Le carte di credito potrebbero sparire? Cosa c’è di vero?

Le carte di credito rappresentano attualmente uno degli strumenti maggiormente utilizzati per effettuare pagamenti tenuto conto  della celerità e della sicurezza per l’effettuazione dei pagamenti. La carta di credito rappresenta in sostanza un metodo di pagamento elettronico attuato attraverso una carta di plastica con all’interno un dispositivo (banda magnetica o microchip) in grado di trasmettere i dati del titolare della carta e dell’istituto bancario che ha rilasciato la carta di credito.

Nascita delle carte di credito

La carta di credito è nata negli anni ’50 negli istituti e le dimensioni sono ufficialmente stabilite per legge (85,60* 53,98 * 0,76 mm). Una evoluzione introdotta negli ’90 è stato il microchip che ha sostituito la banda magnetica per la comunicazione dei dati. Attualmente le carte di credito appaiono come delle vere e proprie smart card hanno un grado di sicurezza maggiore ed inoltre hanno una capacità di memoria più elevata rendendo possibile la memorizzazione di numerosi dati.

Il metodo di funzionamento delle carte di credito consiste nella concessione di una autorizzazione da parte del sistema bancario, dove gli attori principali sono in sostanza tre, ossia:

  • L’ente che ha emesso la carta (l’ente è in genere un istituto di credito ma potrebbe essere anche un istituto finanziario). In sostanza l’azienda emittente stabilisce un contratto di finanziamento con il titolare della carta di credito;
  • L’ente esercente che riceve il pagamento il quale permette ai clienti di pagare attraverso carta di credito. In sostanza l’esercizio commerciale aderisce ad un circuito di pagamento alternativo a quelli classici (contanti, assegni, ecc.), adesione che avviene attraverso l’intermediazione di una società di gestione di terminali che vende o noleggia il PO (Point of sale) e di contabilizzazione dei pagamenti, comunicazioni flussi, ecc;
  • Il circuito di pagamento rappresentato dalla società che si occupa di trasmettere le richieste di pagamento tra le varie parti (i cosiddetti Pos in questo caso rappresentano pertanto terminazioni di rete). Il circuito si occupa anche di altre operazioni quali contabilizzazione, singole posizioni contabili dei clienti e degli esercenti, ecc. Allo stato attuale fra i maggiori circuito di pagamento segnaliamo Visa, MasterCards, American Express e Jcb.

====

» **CONSEGNE**:
1) Per ciascuna affermazione indica se è in accordo con il testo sulle carte di credito. Rispondi sì o no e riporta tra virgolette le parole del testo che lo decidono.
(a) La carta di credito è nata negli anni ’50.
(b) Nel funzionamento della carta di credito gli attori principali sono quattro.
(c) L’ente che emette la carta è sempre un istituto di credito.
2) Prosegui il testo sulle carte di credito a partire dall’ultima frase riportata.

Record di dati

====

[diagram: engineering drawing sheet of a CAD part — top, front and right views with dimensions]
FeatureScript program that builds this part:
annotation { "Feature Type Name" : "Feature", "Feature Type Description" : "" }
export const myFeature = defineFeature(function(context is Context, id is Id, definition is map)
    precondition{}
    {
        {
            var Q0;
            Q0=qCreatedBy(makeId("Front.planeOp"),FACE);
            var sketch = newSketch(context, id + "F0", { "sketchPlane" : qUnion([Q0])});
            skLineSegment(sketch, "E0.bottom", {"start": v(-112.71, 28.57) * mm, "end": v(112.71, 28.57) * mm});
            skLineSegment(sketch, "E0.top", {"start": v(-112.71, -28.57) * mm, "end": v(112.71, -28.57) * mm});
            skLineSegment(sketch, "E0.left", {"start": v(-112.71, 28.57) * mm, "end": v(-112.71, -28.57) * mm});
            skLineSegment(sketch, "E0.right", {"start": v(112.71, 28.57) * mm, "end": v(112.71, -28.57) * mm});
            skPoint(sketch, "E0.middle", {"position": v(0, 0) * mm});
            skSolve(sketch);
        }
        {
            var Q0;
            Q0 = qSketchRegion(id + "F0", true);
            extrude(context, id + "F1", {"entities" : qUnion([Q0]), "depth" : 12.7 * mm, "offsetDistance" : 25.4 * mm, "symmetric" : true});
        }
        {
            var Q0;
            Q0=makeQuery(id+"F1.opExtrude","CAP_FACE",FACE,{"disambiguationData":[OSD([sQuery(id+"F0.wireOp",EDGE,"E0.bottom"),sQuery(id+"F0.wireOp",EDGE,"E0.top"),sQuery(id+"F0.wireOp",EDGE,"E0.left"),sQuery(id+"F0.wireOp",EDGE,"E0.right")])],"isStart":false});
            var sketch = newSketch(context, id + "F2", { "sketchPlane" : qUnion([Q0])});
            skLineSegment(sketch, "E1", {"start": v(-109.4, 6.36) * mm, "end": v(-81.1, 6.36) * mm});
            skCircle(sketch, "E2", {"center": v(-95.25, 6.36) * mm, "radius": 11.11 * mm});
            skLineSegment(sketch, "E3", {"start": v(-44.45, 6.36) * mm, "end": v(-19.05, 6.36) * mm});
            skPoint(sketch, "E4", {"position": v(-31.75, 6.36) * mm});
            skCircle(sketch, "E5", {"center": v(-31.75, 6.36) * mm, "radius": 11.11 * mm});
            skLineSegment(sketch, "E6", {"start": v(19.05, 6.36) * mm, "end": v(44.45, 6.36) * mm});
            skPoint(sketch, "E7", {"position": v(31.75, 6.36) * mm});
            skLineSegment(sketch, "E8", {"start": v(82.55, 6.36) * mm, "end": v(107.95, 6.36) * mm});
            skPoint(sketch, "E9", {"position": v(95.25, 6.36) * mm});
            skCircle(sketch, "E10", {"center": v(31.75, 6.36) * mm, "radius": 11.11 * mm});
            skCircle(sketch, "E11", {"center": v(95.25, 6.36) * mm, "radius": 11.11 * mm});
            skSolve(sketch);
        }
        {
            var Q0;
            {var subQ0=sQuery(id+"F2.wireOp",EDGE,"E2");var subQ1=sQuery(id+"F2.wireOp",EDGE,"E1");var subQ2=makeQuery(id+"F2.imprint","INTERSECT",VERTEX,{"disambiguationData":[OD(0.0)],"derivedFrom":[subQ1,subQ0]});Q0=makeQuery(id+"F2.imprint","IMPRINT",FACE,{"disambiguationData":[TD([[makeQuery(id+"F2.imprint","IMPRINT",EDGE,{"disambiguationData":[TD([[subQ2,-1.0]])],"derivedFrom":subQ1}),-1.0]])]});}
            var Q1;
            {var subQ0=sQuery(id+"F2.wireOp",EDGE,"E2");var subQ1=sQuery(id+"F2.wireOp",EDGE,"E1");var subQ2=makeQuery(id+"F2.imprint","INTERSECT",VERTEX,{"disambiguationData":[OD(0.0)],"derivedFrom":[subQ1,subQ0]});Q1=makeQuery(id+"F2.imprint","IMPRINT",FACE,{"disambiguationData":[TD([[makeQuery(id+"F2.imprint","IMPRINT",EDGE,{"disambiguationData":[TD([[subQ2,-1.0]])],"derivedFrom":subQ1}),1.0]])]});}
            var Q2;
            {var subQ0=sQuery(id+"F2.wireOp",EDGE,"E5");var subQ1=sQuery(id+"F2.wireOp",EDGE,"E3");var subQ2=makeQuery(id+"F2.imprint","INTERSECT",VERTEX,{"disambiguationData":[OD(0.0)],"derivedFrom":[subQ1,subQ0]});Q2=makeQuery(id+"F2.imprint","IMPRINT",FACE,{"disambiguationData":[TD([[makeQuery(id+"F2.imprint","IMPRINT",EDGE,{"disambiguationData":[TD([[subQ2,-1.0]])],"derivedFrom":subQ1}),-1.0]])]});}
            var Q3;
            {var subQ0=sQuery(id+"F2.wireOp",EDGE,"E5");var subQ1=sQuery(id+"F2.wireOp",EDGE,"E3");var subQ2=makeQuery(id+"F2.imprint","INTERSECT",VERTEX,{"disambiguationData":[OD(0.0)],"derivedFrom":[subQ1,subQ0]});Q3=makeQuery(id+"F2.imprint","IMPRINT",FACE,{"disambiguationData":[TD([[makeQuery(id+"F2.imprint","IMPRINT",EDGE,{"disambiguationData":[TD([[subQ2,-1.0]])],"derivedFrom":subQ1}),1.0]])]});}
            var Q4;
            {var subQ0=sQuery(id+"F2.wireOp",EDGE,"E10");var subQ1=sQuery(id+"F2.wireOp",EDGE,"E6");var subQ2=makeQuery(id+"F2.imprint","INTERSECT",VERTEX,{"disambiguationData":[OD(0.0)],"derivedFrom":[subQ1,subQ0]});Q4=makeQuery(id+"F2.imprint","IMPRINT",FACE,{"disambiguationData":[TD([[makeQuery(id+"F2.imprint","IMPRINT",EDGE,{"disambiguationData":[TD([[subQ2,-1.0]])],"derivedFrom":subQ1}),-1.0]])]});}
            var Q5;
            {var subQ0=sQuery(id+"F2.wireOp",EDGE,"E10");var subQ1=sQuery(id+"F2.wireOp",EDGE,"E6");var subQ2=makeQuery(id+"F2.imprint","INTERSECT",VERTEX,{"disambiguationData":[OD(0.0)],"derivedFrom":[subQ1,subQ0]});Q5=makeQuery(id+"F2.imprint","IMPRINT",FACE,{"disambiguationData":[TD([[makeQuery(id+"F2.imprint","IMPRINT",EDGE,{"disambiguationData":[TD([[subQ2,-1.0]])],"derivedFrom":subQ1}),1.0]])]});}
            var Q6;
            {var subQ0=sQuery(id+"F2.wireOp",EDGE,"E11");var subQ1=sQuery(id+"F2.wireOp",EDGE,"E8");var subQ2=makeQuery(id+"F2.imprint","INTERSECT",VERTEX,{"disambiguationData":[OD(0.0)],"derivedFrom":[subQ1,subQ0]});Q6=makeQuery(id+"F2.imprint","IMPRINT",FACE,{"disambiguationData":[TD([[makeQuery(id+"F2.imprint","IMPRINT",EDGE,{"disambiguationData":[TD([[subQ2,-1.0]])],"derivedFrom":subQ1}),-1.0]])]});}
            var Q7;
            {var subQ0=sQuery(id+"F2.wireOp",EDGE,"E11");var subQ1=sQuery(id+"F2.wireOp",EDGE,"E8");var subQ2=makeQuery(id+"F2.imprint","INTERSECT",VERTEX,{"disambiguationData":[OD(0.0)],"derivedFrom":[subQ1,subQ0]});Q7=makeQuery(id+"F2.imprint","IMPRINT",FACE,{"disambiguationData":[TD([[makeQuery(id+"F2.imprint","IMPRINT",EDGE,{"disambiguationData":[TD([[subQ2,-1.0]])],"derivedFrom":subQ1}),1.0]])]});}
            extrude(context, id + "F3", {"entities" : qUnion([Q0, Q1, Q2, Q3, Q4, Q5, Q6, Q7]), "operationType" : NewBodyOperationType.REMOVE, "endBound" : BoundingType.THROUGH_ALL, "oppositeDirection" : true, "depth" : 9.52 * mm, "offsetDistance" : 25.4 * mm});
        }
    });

====

» **SOLUZIONI**:
1)
(a) Sì: «La carta di credito è nata negli anni ’50»
(b) No: «gli attori principali sono in sostanza tre»
(c) No: «l’ente è in genere un istituto di credito ma potrebbe essere anche un istituto finanziario»

2)
Le carte di credito potrebbero scomparire?

Del resto anche le carte di credito potrebbero ben presto essere sostituite da strumenti maggiormente innovativi. Uno degli istituti di credito maggiormente conosciuti nell’Europa dell’est, ossia Sberbank, avrebbe infatti già testato una particolare tecnologica che consente di pagare tramite riconoscimento vocale o riconoscimento facciale.

Il grado di precisione del nuovo strumento tecnologico, come dichiarato dallo stesso Ceo di Sberbank Herman Gref, è pari al 99,9 %. In sostanza la nuova tecnologia wearable permette di identificare l’utente attraverso dati biometrici (ad esempio il riconoscimento facciale o le impronte digitali) e nel giro di due anni potrebbe sostituire l’attuale carta di credito. Inoltre il nuovo metodo di pagamento consentirebbe molteplici vantaggi: un risparmio dei costi e soprattutto la possibilità di diminuire le frodi, tenuto conto che una possibile di clonazione è davvero molto limitata.

Metodi alternativi di pagamento sono in fase di introduzione non solo in Russia, ma anche in Giappone ad esempio dove il pagamento con impronte digitali è già realtà e l’obiettivo e di utilizzare la nuova tecnologia per tutti gli esercizi entro il 2020.